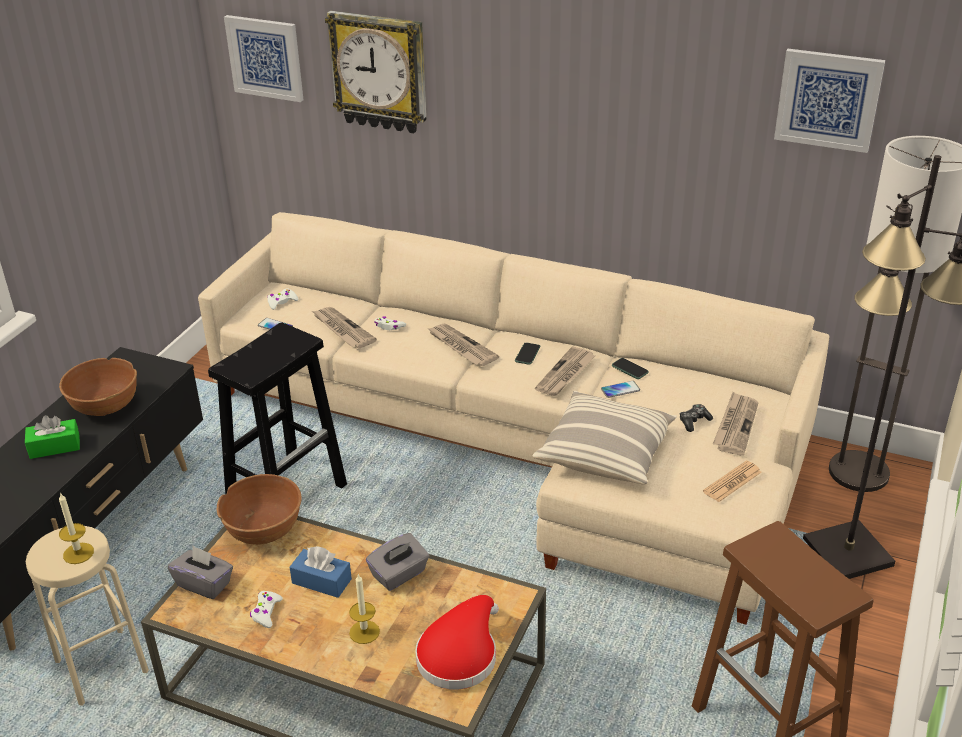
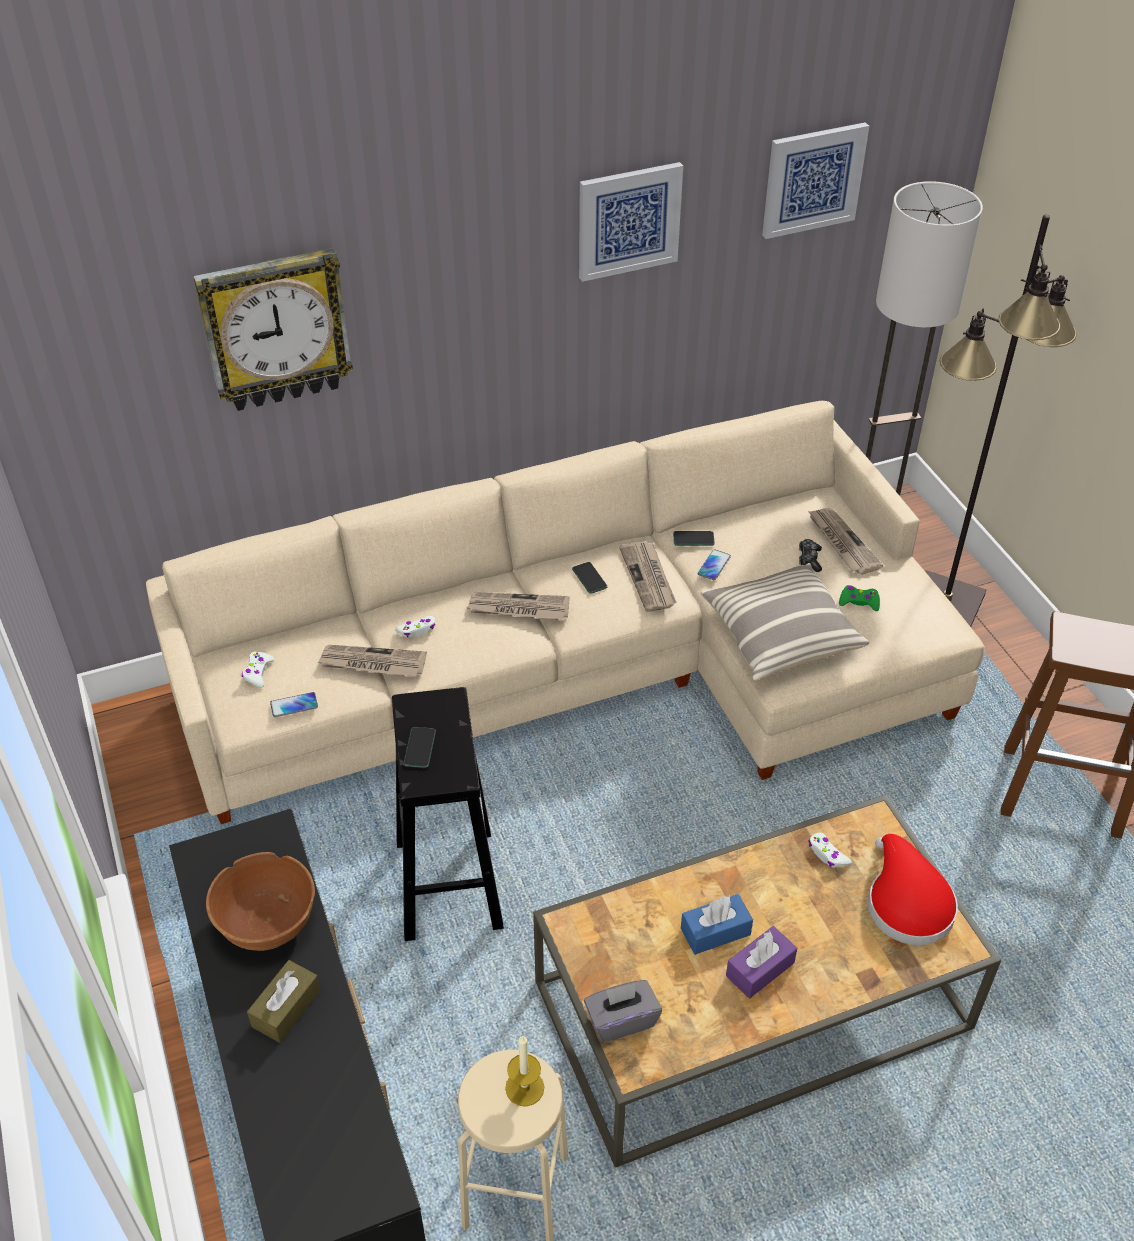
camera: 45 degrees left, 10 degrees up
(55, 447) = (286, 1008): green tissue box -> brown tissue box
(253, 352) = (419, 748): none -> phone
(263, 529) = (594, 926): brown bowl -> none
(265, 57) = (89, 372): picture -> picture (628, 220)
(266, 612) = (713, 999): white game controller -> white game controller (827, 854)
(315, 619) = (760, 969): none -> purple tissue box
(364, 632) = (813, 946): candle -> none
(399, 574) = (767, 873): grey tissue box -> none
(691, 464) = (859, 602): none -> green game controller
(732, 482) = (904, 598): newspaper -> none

----------

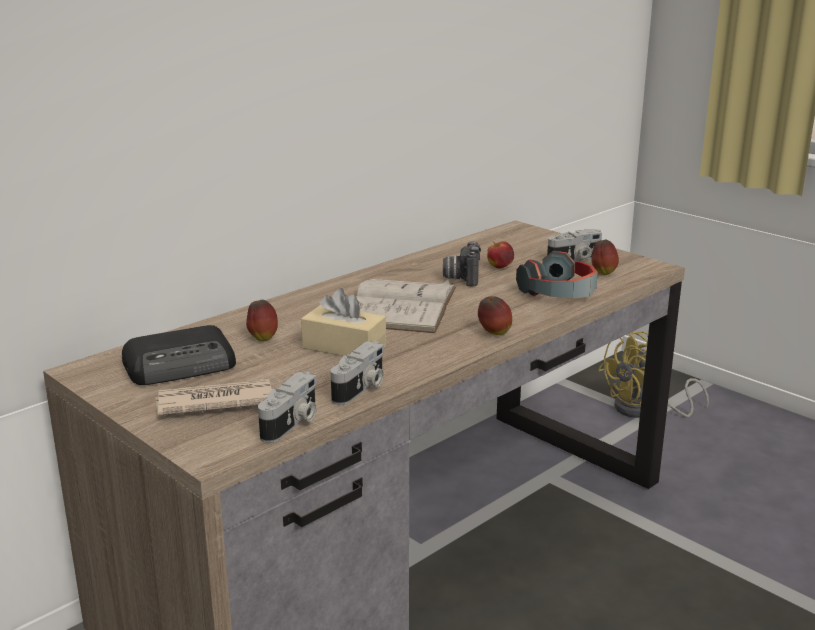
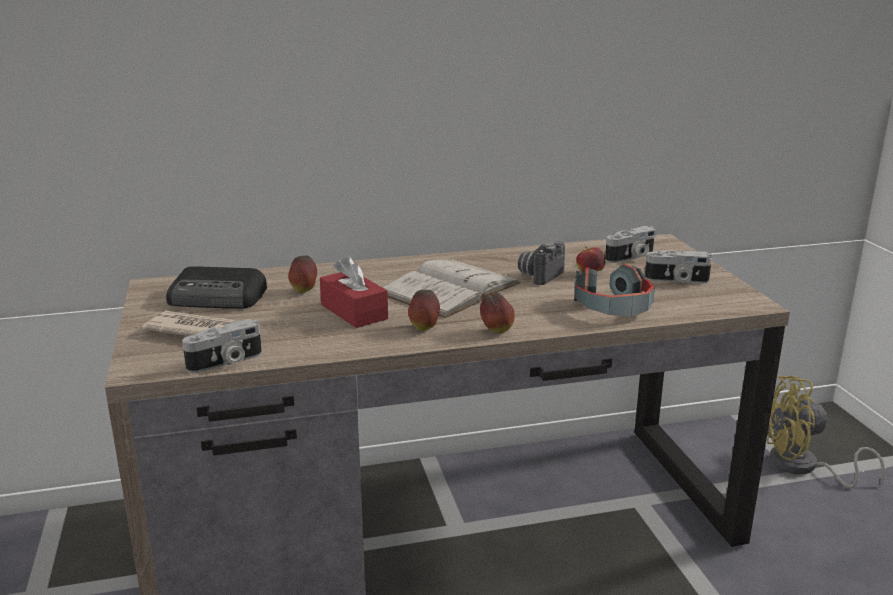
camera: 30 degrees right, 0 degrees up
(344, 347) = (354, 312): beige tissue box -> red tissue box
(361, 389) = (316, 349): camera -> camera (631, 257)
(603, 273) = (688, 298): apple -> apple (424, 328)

----------

From the records above, retype only the lines starting at the line that contains "(266, 612) = (713, 999): white" and ending at the line that contains "(732, 482) = (904, 598): newspaper -> none", both included.

■ **Solution for this exercise**
(266, 612) = (713, 999): white game controller -> white game controller (827, 854)
(315, 619) = (760, 969): none -> purple tissue box
(364, 632) = (813, 946): candle -> none
(399, 574) = (767, 873): grey tissue box -> none
(691, 464) = (859, 602): none -> green game controller
(732, 482) = (904, 598): newspaper -> none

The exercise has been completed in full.